Syllabus:
-
Background
This semester, CS227 will consider topics related to data ingestion. Data ingestion is the process by which data is prepared and loaded into a DBMS for future use. On the surface, this seems obvious or trivial, but in practice, it may represent the biggest problem that DBA’s face in support of data processing.
The 4 V’s have been used to characterize big Data: (1) volume, (2) variety, (3) velocity, and (4) veracity. Of course, data ingestion must consider all four problems, but we will be especially interested in variety and velocity. Velocity is a big problem because data is being created so fast that it can stress the storage media, as well as the data management software to keep up. Variety is also a key element to the data ingestion problem, because input data typically arrives in many different forms and must be appropriately translated to work with data from other sources.
Traditionally, the data ingestion problem has been handled by ETL (Extract, Transform, Load) tools. ETL tools normally work in batch mode. They rely on collecting new data in files that are then sucked into the data management platform as needed. We are interested in online data ingestion in which new data is loaded as it arrives. Of course, before loading, many complex transformations must be performed. For example, data must be cleaned, schemas must be integrated and duplicate data must be located and removed.
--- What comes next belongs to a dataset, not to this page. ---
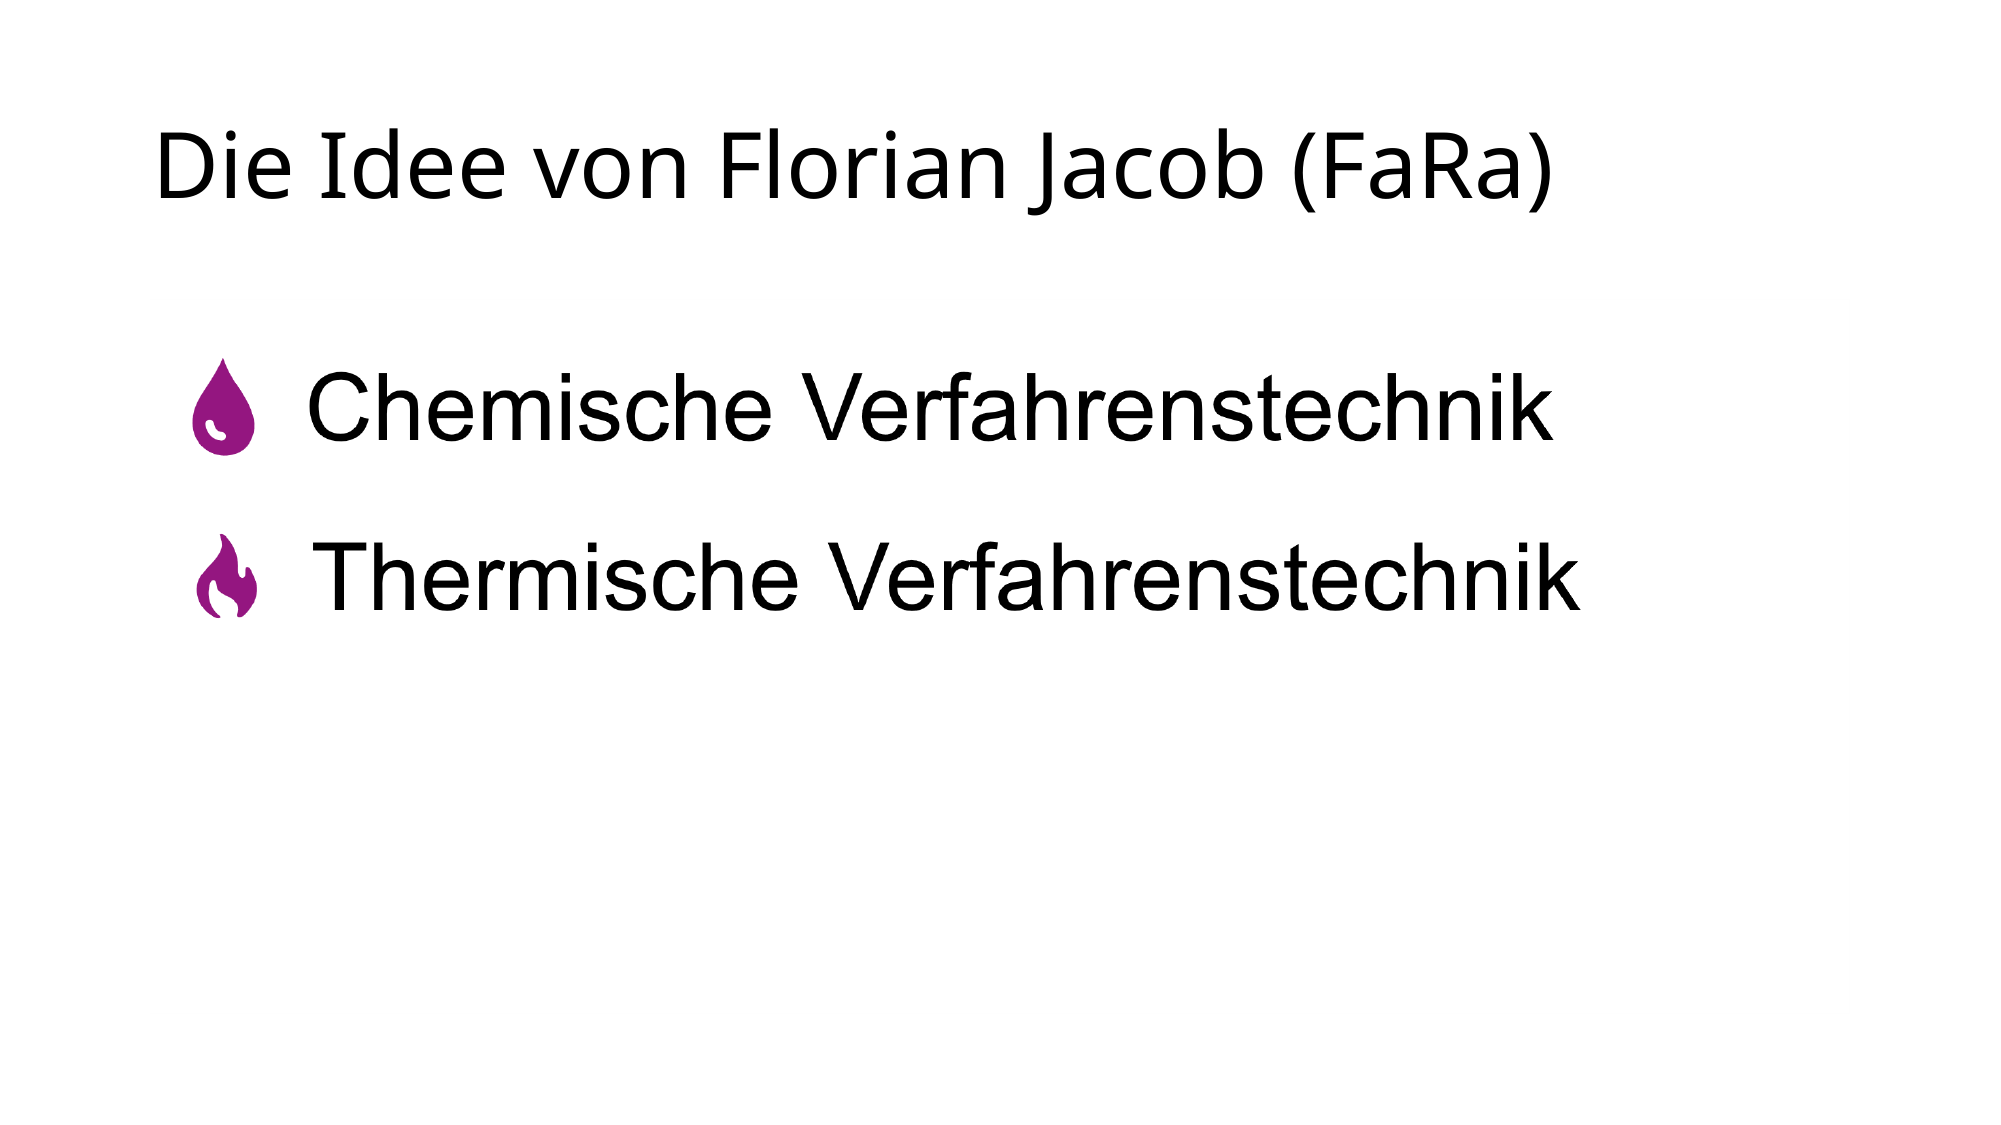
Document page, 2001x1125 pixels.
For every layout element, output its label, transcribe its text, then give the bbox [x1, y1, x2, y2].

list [150, 299, 1850, 1014]
title Die Idee von Florian Jacob (FaRa) [137, 59, 1863, 278]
We are interested in doing this on the fly.
This seminar is designed to investigate prior work in related technologies with the aim of getting a better picture of what a full-featured, online data ingestion tool might look like. We assume that this might be built on a stream processing engine like S-Store (developed at Brown and MIT). The course will try to come up with a better picture of what this might look like.
-
Course Layout
Students will organize themselves into groups (approx 3 students per group) for the purpose of doing a project. The project will typically involve building a simple proof-of-concept system. More than one group will work on the same project. This creates some competition to see how different approaches compare.
The paper presentations will occupy the first 2/3 of the class. The last 1/3 will be reserved for discussion of projects and their progress as well as interesting thoughts that might have been inspired by our readings, etc.
During the semester, you will be responsible for the following deliverables:
- Paper Summaries (1-2 pages written per class meeting)
- Paper Presentations
- Project Design Document (1-2 pages written + talk)
- Project Status Update
- Project Demo
-
Paper Presentations
Each group will choose papers (related to their project choice) and present them to the class. However, this talk is supposed to be an in depth description and analysis of the paper. Because it is the responsibility of the presenters to teach the class about this system, they will be expected to know and understand all the aspects of the system. Thus, it is important to be prepared. If you have questions regarding the content of a paper, you should arrange to meet with John well in advance of your talk date.
WARNING: It is acceptable for students to use information and content (e.g., images and graphics) found on the Internet but the original source must be properly attributed/cited. No credit will be given for presentations without proper citations.
-
Projects
The main component of this course will be the project. All projects will involve modern data ingestion in some capacity, particularly relating to the subjects discussed in this class. However, beyond that, the projects will vary greatly in both scope and topic. We will discuss this more in depth during class and provide a list of topics that will contribute meaningfully to data ingestion research.